Jean Dupuy and chef Tatsuya Sekiguchi (formerly of Sushi Yasuda) plan a high-end sushi restaurant at 175 Franklin, next to Shinola, designed by Shigeru Ban and with a whiskey bar in the basement. They say there will be no music on the ground floor, and any music downstairs must not be audible upstairs. Nonetheless, neighbors are said to be concerned (none showed up) because there’s a skylight in back, and skylights allow noise to seep out. A previous applicant had been told that he had to handle the construction, and not the landlord, who was described as unreliable. (He once allowed the building to be rented out for “raves.”) Dupuy went door-to-door to talk to people, and persuaded many that the plans are on the up and up. The problem, really, is that because the restaurant is omakase (and therefore meals can take a while), they’d like to do a last seating at 10 p.m., which means they want to serve alcohol later than CB1 Tribeca usually allows on a side street. (I think the application was for 1 a.m. on weeknights and 2 a.m. on Fridays and Saturdays, and CB1 prefers an hour earlier.) Alas, I left the meeting at 8:15 p.m., when the discussion turned to whether a high-end restaurant would necessarily be quieter than a low-end one. (Um, yes. Especially one with so few seats.) If anyone knows the outcome, let me know. UPDATE: Dupuy says they got 1 a.m. seven nights a week and they can come back to try for later after they’ve proven not to be a nuisance.



  1. Re: sidewalk cafes
    I would like to know who is responsible for monitoring whether original agreements under which sidewalk cafes are granted — number of tables, liquor or no liquor, hours of operation — are being strictly observed. It is my impression that once permissions are granted violations in these areas are regularly committed. What’s a few more tables? Oh sure let’s just stay open later . . . who will care or know? And if someone does, will they bother to report us?

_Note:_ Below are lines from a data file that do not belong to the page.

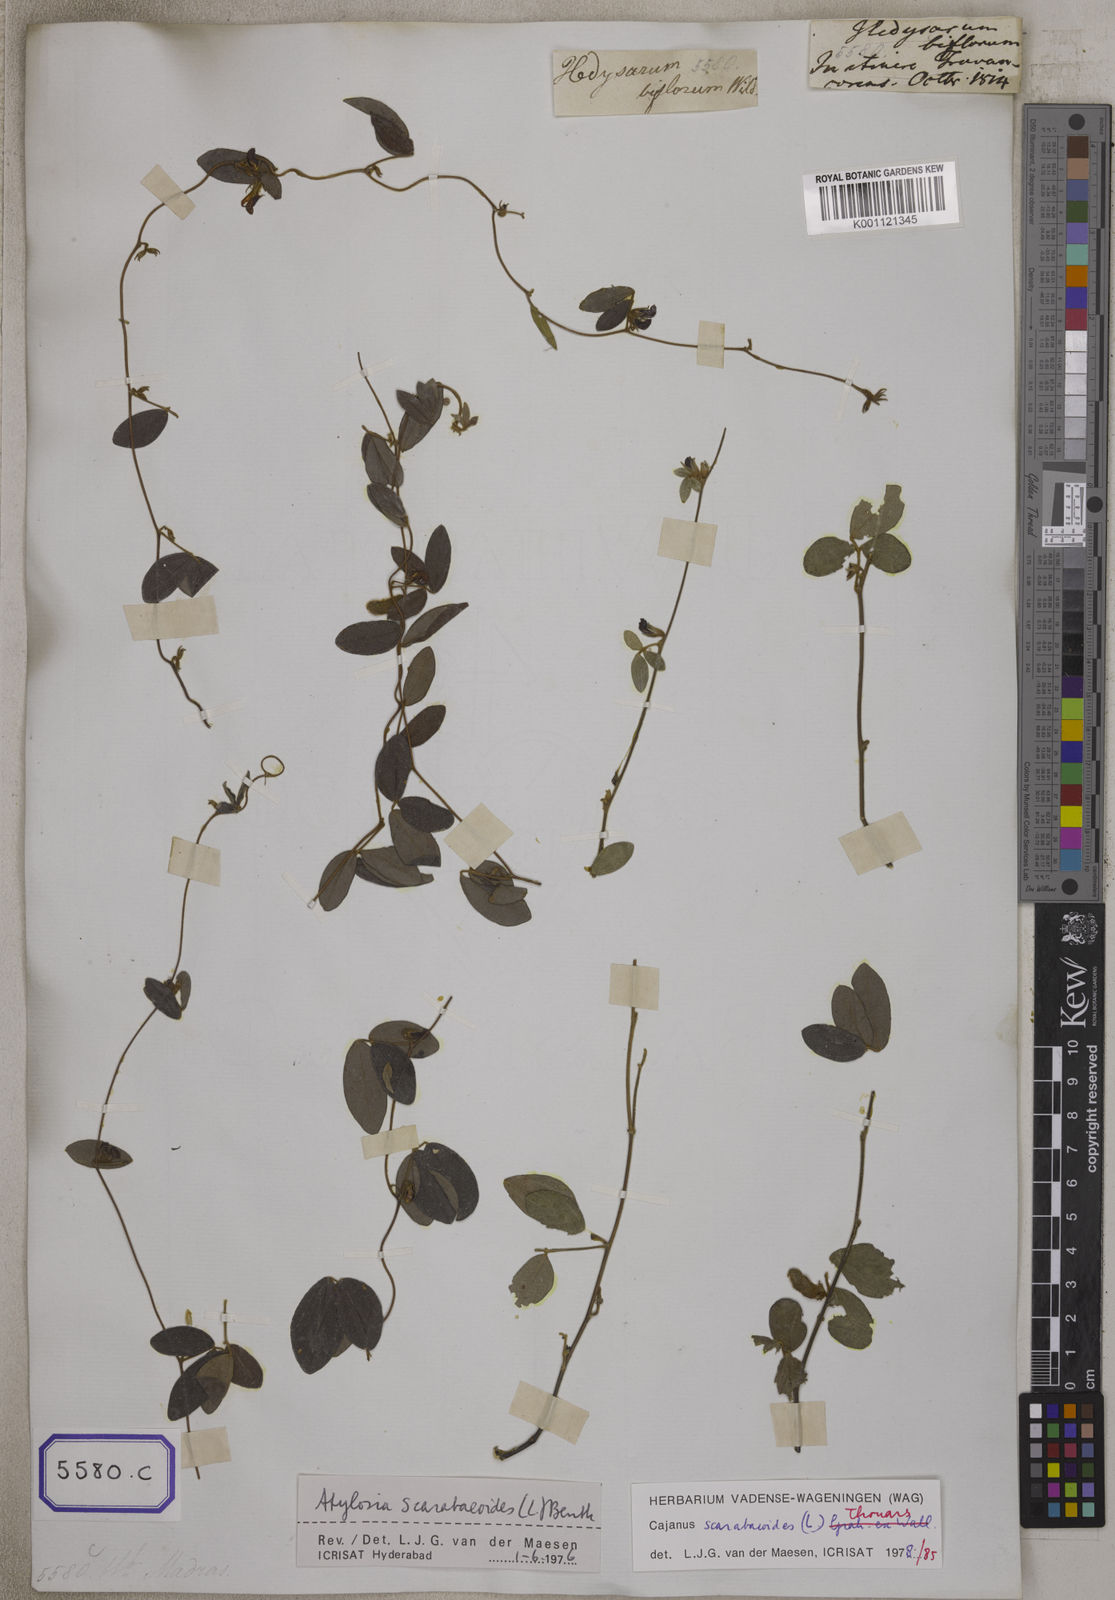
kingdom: Plantae
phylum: Tracheophyta
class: Magnoliopsida
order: Fabales
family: Fabaceae
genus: Cajanus
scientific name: Cajanus scarabaeoides
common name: Showy pigeonpea
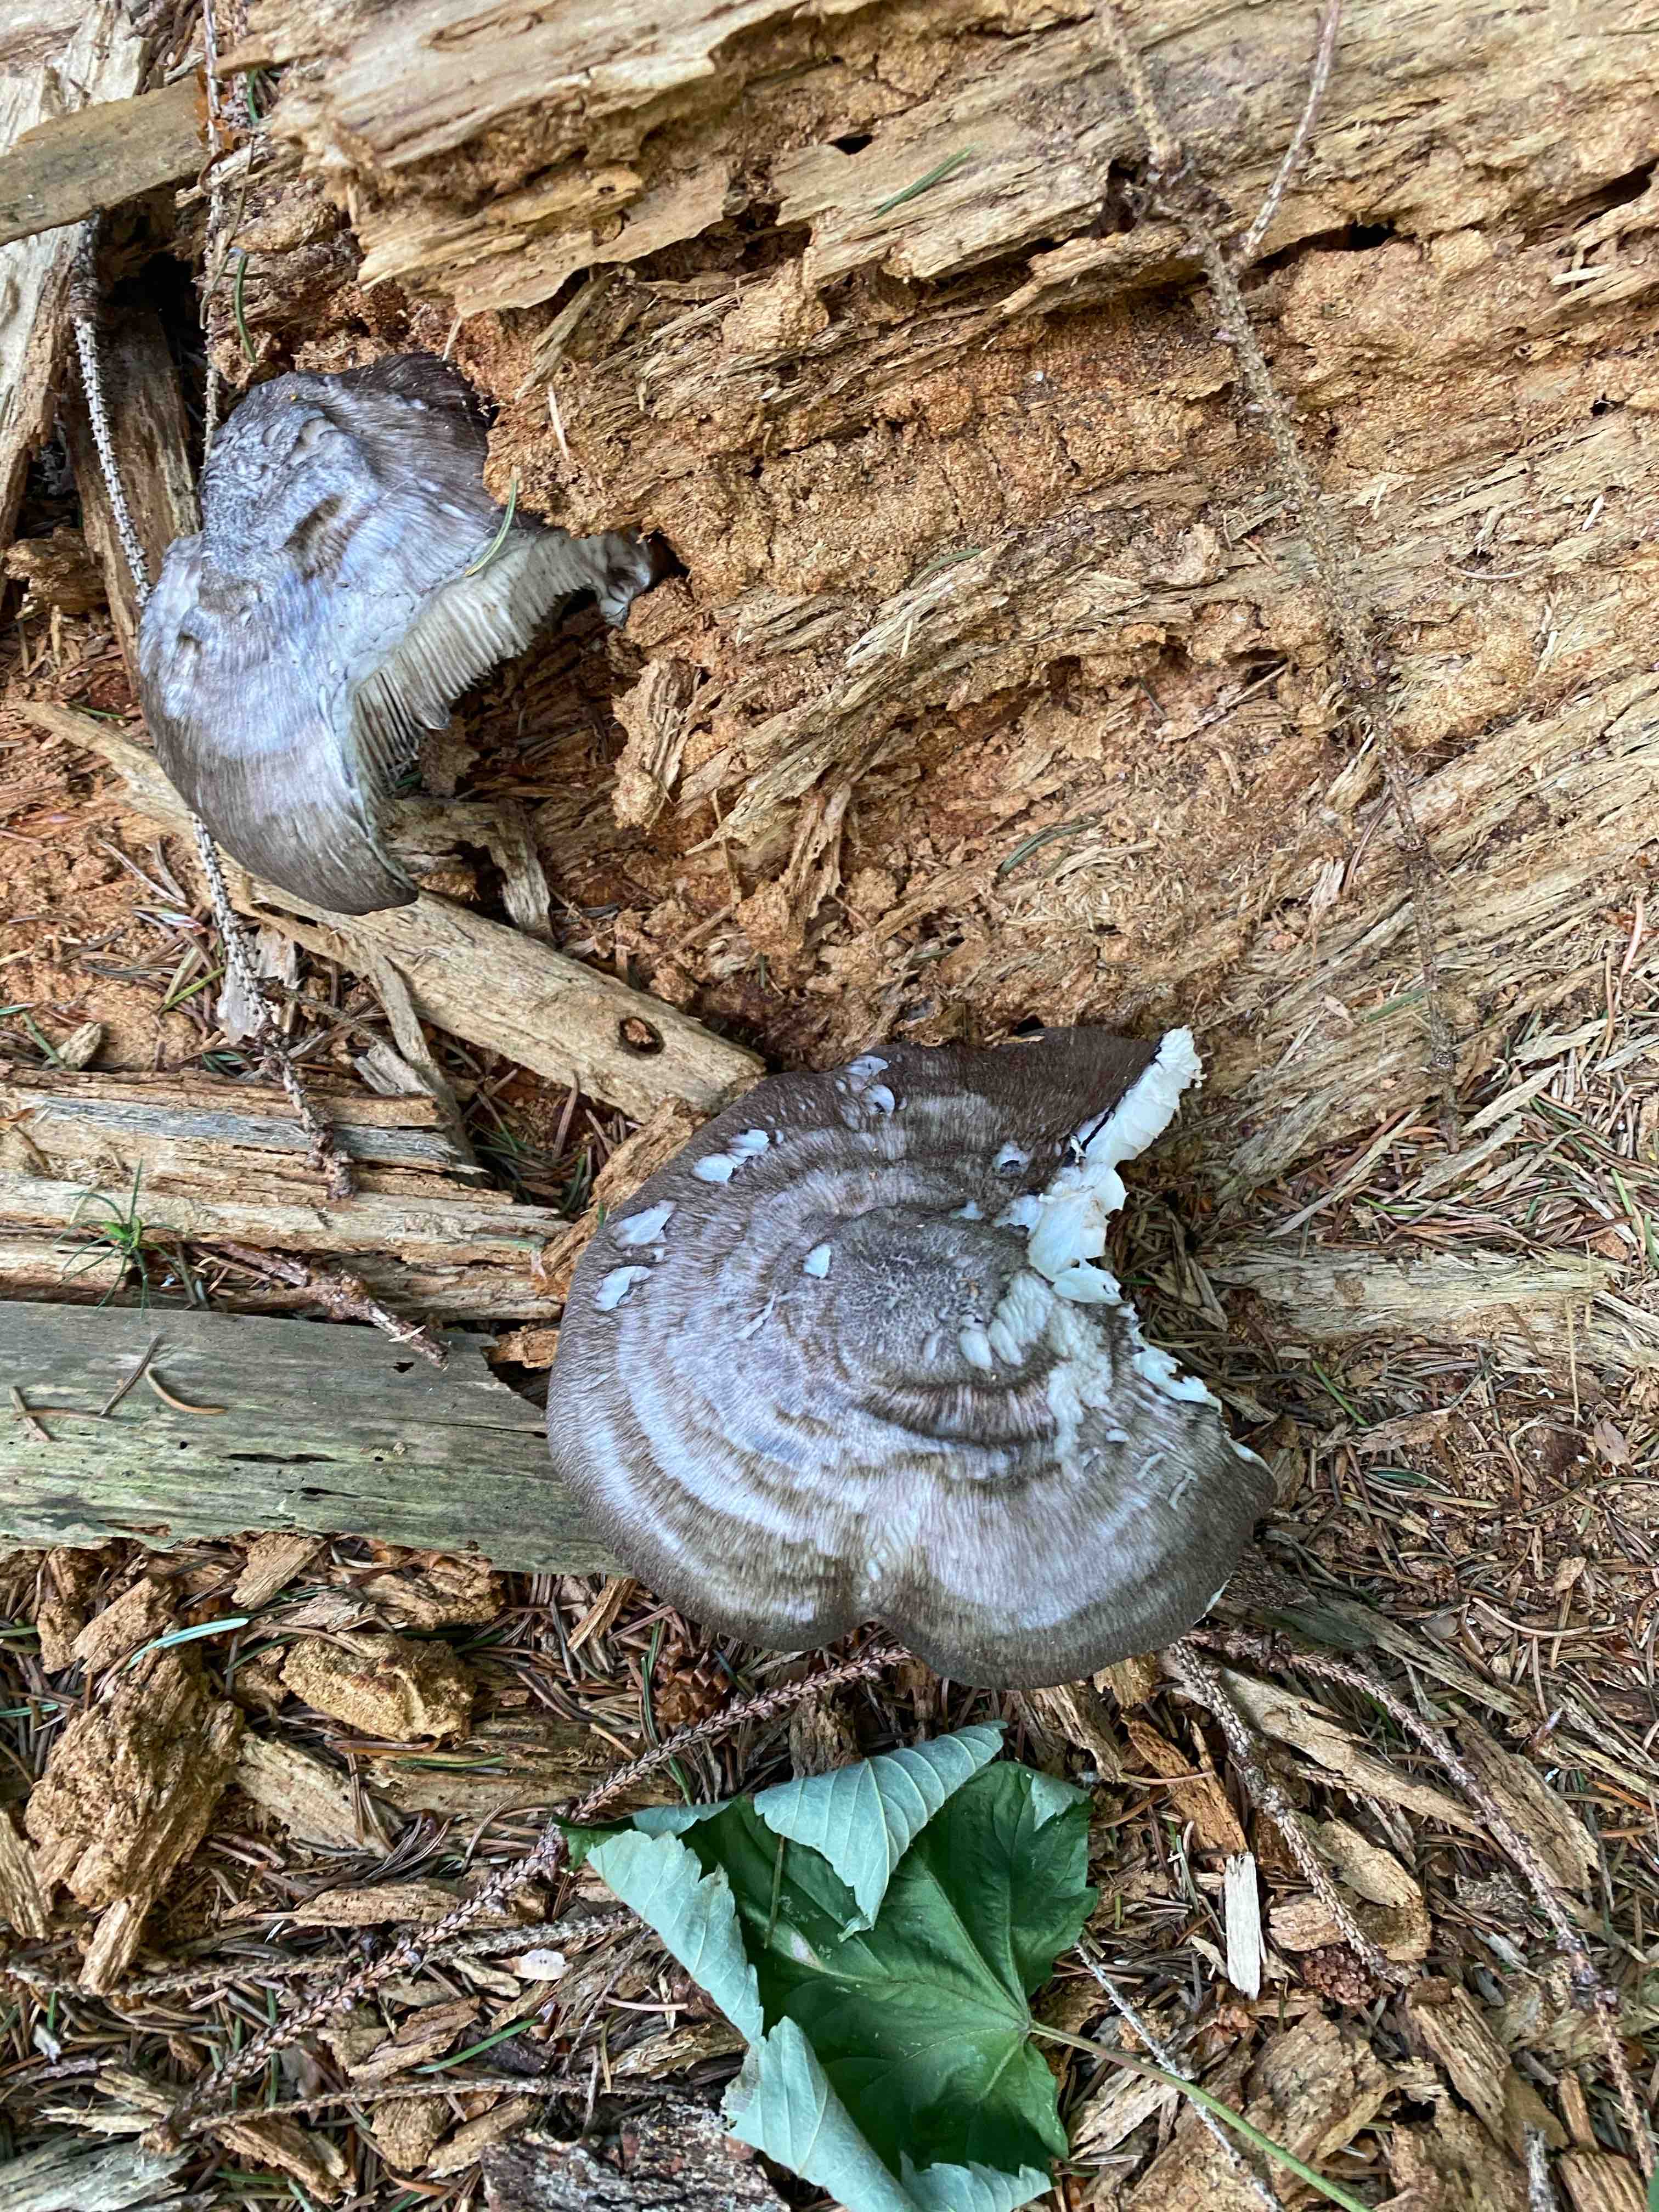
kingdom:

    • I have raised this issue with CB1 repeatedly as the restaurants on Reade Street have spread quite a bit leaving a narrow sidewalk. The response is usually that YOU have to take photos and submit complaints to the Dept of Consumer Affairs who are supposed to regulate and monitor sidewalk cafes. The sidewalk café at the Smyth hotel leave a very narrow area and then a subway grating. The short answer is there is almost no enforcement or monitoring and no sanctions if you get caught violating the conditions. Sidewalks are rapidly becoming obstacle courses.